Thomas Schönfeld beharrte auf seiner Meinung. "Es geht mir darum, dass wir dem KU etwas an die Hand geben, wir sollten eine Satzungsänderung beschließen, die der Mehrheitsmeinung des Marktrates entspricht", sagte er.

Willibald Harrer (FW) verwies darauf, dass die Satzung des KU von der Rechtsaufsicht geprüft worden sei. Den Antrag Schönfelds nannte er "unstimmig und unsinnig". "Für mich ist der Beschlussvorschlag von Thomas Schönfeld zu unkonkret", sagte Roger Bitsch, Fraktionssprecher der SPD, "wir müssen uns erst klar werden, was wir ändern wollen. Der Gemeinderat sollte entscheiden, an wen wir die Flächen des Gewerbe- oder Industriegebiets vergeben."
"Ich tu mich hart, aus nichtöffentlichen Sitzungen was zu sagen", bekannte der Bürgermeister, "keiner der bisher gegangenen Schritte ist ohne Wissen des Marktrates gegangen worden, es ist nichts am Gemeinderat vorbeigegangen." Und: "Die Angst, dass das KU an irgendjemand etwas verkauft, ist nicht real. Die Vorgehensweise muss in Übereinstimmung des KU mit dem Marktrat geschehen."

"Die Satzung des KU ist veränderungswürdig und -bedürftig", unterstützte Siegfried Mücke (CSU) seinen Fraktionskollegen, "was Thomas Schönfeld beantragt, ist nichts anderes als eine Willensbekundung des Marktrates, in Ausschüssen soll über eine Änderung der Satzung diskutiert werden". Momentan sei es so, dass die Gemeinde Eigentümerin der Grundstücke ist. "Wir wollen festigen, dass der Rat Möglichkeiten hat, auf das KU Einfluss zu nehmen", forderte Mücke.

"Als die Satzung beschlossen wurde, hast auch du zugestimmt", warf Walter Allgeier (ABF) Schönfeld vor, was dieser mit der Bemerkung beantwortete: "Man muss seine Meinung auch mal ändern können." Er - Schönfeld - sei der Meinung, dass in die Satzung reinkommen müsse, dass der Gemeinderat dem KU Handlungsanweisungen geben kann.

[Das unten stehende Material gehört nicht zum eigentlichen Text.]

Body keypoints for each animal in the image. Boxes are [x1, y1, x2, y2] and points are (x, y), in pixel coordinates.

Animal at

"Ein Kriterienkatalog hat in einer Satzung nichts verloren", hielt Daniel Horndasch seinem Bürgermeisterkollegen entgegen. Dieser möchte in einer kommenden Sitzung über das Thema Satzungsänderung des KU sprechen. Roger Bitsch möchte dies aber erst in der Fraktion besprechen. "Inwieweit die Flächen des Gewerbe- oder Industriegebietes reduziert werden müssen, klären wir momentan noch", erklärte Horndasch, "zuerst muss die Abwägung über den Flächennutzungsplan erfolgen. Aus der Abwägung wird hervorgehen, ob aus dem Industriegebiet ein Sondergebiet wird." Das KU habe die Aufgabe, die Gebiete zu vermarkten. "Es ist noch nicht klar, was wir anbieten können", so Horndasch weiter, "vielleicht beschließen wir in zwei Monaten, dass aus dem Industriegebiet ein Gewerbegebiet wird".

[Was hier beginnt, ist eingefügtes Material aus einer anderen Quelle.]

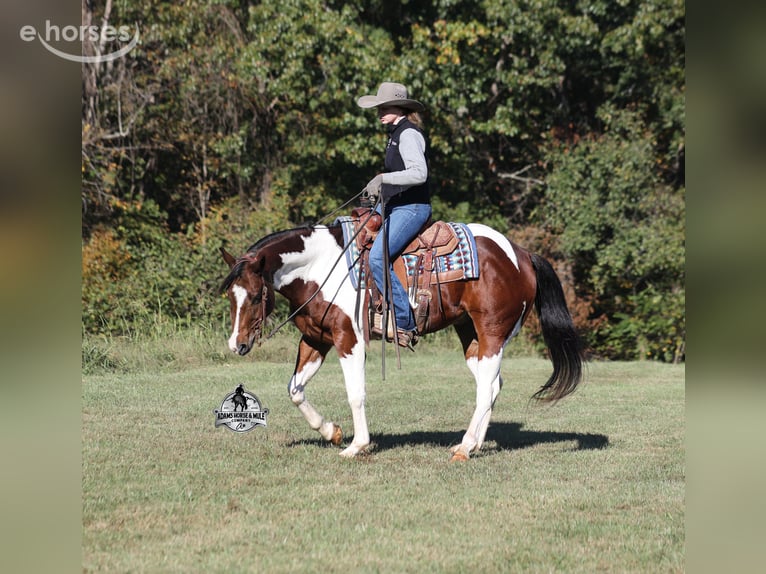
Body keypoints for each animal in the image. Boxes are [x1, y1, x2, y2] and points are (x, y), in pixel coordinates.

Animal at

Schönfeld kritisierte zudem die mangelnde Informationspolitik: "Ich hätte erwartet, dass die Markträte informiert werden, nachdem das Schreiben des bayerischen Wirtschaftsministers Hubert Aiwanger eingegangen ist. Der Gemeinderat muss besser einbezogen werden." Es sei ein "Unding", nicht informiert zu werden.

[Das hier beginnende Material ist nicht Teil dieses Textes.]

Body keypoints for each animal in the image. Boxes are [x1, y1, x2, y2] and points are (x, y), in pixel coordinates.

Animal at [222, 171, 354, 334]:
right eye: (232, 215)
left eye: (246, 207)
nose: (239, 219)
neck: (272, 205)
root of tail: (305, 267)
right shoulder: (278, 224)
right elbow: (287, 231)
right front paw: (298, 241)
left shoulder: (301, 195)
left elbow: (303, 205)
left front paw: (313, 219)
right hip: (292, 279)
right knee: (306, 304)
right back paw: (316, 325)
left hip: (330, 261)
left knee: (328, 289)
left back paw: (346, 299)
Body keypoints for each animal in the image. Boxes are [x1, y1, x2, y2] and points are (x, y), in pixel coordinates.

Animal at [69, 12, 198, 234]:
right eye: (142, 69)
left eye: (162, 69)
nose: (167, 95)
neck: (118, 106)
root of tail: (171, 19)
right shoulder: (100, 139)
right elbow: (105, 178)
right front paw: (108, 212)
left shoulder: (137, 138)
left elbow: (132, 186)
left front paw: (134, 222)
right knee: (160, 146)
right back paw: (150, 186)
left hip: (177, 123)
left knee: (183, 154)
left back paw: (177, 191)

Auch diesen Vorwurf wies Horndasch zurück. "Wir betreiben keine Geheimniskrämerei, ich habe das Schreiben von Hubert Aiwanger am Tag der Bürgerversammlung bekommen und bei der Versammlung wortwörtlich vorgelesen. Es wäre kein Problem gewesen, dass Sie das Schreiben Aiwangers nachgefragt hätten", sagte er an Schönfeld gerichtet. Und beim Gespräch mit den Fraktionsvorsitzenden habe Schönfeld gefehlt. Verärgert kritisierte der Bürgermeister auch, dass sich Thomas Schönfeld an die Presse gewandt habe, bevor er mit dem Marktrat gesprochen habe. Schönfeld hatte im Hilpoltsteiner Kurier geäußert, er sei "stocksauer" auf den Bürgermeister, dem er mangelnde Transparenz vorwarf. Horndasch konterte: "Herr Schönfeld, bleiben Sie bei der Wahrheit! Die Stellungnahme der Regierung von Mittelfranken ist momentan noch in der Klärung."

Schließlich einigte man sich doch noch auf einen gemeinsamen Beschluss: Man vertagte das Thema auf die nächste Marktratssitzung.